Much of the discussion in the online meeting focussed on testimonial injustice. Most people had examples from personal experience that they could recount. Less time was spent ‘hermeneutic injustice’ which is the second form of injustice that Fricker writes about.

‘Hermeneutic injustice occurs at a prior stage, when a gap in collective interpretive resources puts someone at an unfair disadvantage when it comes to making sense of their social experiences.’ (p.1)

‘An example of the first [testimonial injustice] might be that the police do not believe you because you are black; an example of the second (hermeneutic injustice) might be that you suffer sexual harassment in a culture that still lacks that critical concept.‘ (p.1)

Despite not having read the book, I enjoyed the zoom call and left it rather wishing I had read the book. I think if I had persevered, I probably would have got a lot from it. Dr Alison MacKenzie raised these questions for us to discuss:

  1. What are the merits of Fricker’s work? And does it speak to your own experiences of either testimonial or hermeneutical injustice?
  2. What are we to make of Fricker’s claim that Joe (Enduring Love) merely experiences incidental hermeneutic injustice when the police fail to take his claims seriously that he’s being stalked (p.158)
  3. Relatedly, do you find anything problematic in the claim that a person who experiences a medical condition about which little is known merely experiences ‘circumstantial epistemic bad luck’? (152)
  4. Could Fricker be accused of structural gaslighting because of her failure to engage with the work of black feminist philosophers? (This is the argument of Nora Berenstain, 2020, Hypatia, 35/4)

As ever, the reading network group went its own way and didn’t directly address the speaker’s questions, but the questions are always useful for future reference.

And also, despite not having read the book, I wanted to mark here the idea of Epistemic Injustice, which once you know about it, you can see all round you, not least in yourself, or at least that is my experience.

Here is the list of secondary sources I accessed:

Philosophy Bites. Miranda Fricker on Epistemic Injustice (13 mins)

Miranda Fricker on testimony and the power of words (6 mins)

Huzeyfe Demirtas (July 2020) Epistemic Injustice

University of Bristol Epistemic injustice resource page

Epistemic Injustice Community Engagement Project

Miranda Fricker – Epistemic Equality? (41 mins)

The next meeting of the Philosophy of Education Reading Network will be on June 21st, when the group will discuss Martin Buber’s The Knowledge of Man. The book will be introduced by Prof Sam Rocha. This is already proving to be an even more challenging read, but since it consists of selected essays, I hope to have read at least some of them before the meeting.

The Philosophy of Education Reading Network is an open group which anyone can attend. Details of how to join the zoom call are usually posted on Twitter a few days ahead of the meeting.

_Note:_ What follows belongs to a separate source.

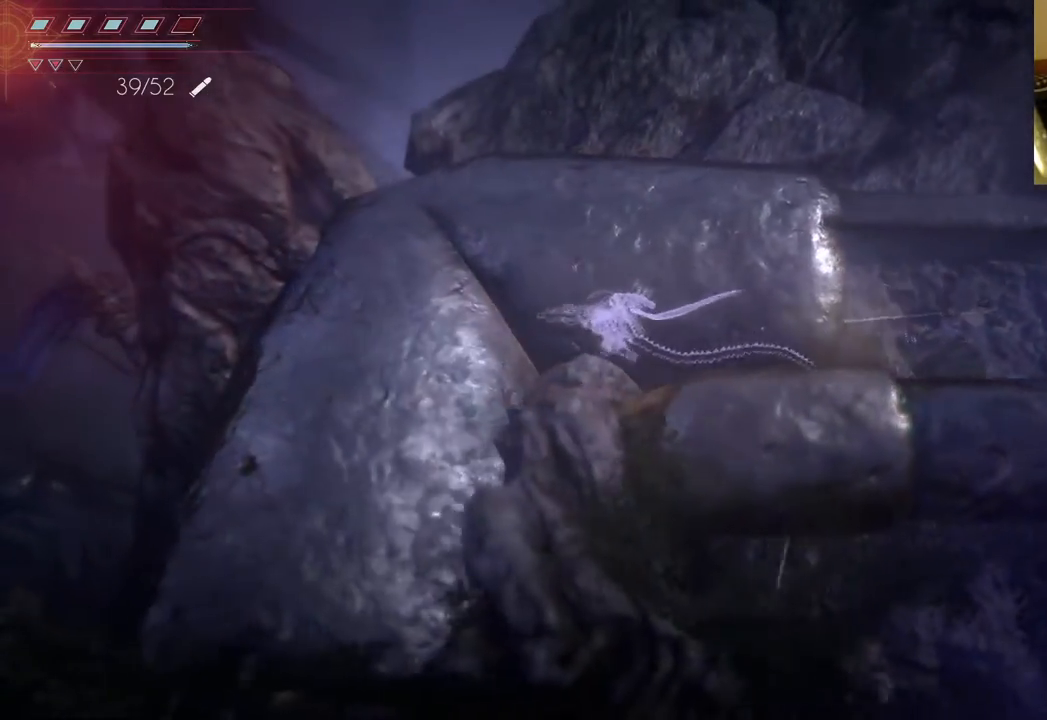
{"buttons": [], "left_stick": "down", "right_stick": "center", "events": [[383, "left_stick", "down-left"], [500, "left_stick", "down"]]}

See @PhilofEd

‘Dancing in the Dark’ and dwelling in uncertainty

Dancing in the Dark – A Survivor’s Guide to the University is the next book to be discussed on April 19th by the Philosophy of Education Reading Network. This is a delightful, curious, and thought-provoking tiny book which defies attempts to pigeon-hole it into a category and particularly not into an academic category, despite reference to the University in the title.

There are many things to like about this book. It really is tiny, roughly 10 x 14.5 cm and about 50 pages in length, but there is no sense that this has been for cost-saving purposes, for example by cramming a lot into a limited number of pages. The font is a good size, there is plenty of white space and there are many pages of intriguing artwork by artist and dream whisperer Geoffrey Baines. In short it is a lovely object in it’s own right, which you can easily slip into a pocket or bag.

And before starting to discuss the content of the book, I should also mention that it is beautifully sold by Golden Hare Books. It came with a bookmark and a message on a postcard from the sales team. The personal touch made receiving the book such a pleasure.

So, what is this book about and who is it for? The authors, Anne Pirrie, Nini Fang and Elizabeth O’Brien say that it is for anyone working or studying in a university who feels they are fumbling around in the dark, but I think it doesn’t have to be confined to this sector. This book is for anyone who is uncomfortable with uncertainty, or not knowing; anyone who feels ‘locked down’ by their and others’ expectations, anyone who questions whether they are good enough for whatever it is they are doing; anyone who equates being ‘in the dark’ with failure.

The authors say that they ‘challenge the binary between shadows and light – and in respect of form – between lightweight and gravitas.’ ‘Our aim’, they say, ‘is to reinstate the shadows as a place of possibility and to reassure the reader that the entertainment of doubt is the heart of the educational project’. In other words, we can embrace being ‘in the dark’, embrace uncertainty and ambiguity, embrace not knowing; and more than this we can be open to doubt, be curious, and learn to ‘dance in the dark’.

What I particularly like about this book is that the authors have created a sense of ‘dancing in the dark’ in the way they have written and presented their ideas. Despite the fact that they reference philosophers, sociologists, psychoanalysts, poets, and artists, they do not present this as an academic text. True to their words, they have challenged the binary between lightweight and gravitas, they have explored the interplay between shadows and light and resisted being governed by ‘linear understanding of learning processes’. They share their ideas with us through conversation and narrative, drawing on their personal experience, and resisting closing circles of inquiry. They do not offer solutions or practical assistance but invite us to acknowledge the essential unknowability of the ‘Other’ and leave the circle incomplete.

Reference:

Pirrie, A., Fang, N. and O’Brien, E. (2021). Dancing in the Dark. A Survivor’s Guide to the University. Tilosophy Press.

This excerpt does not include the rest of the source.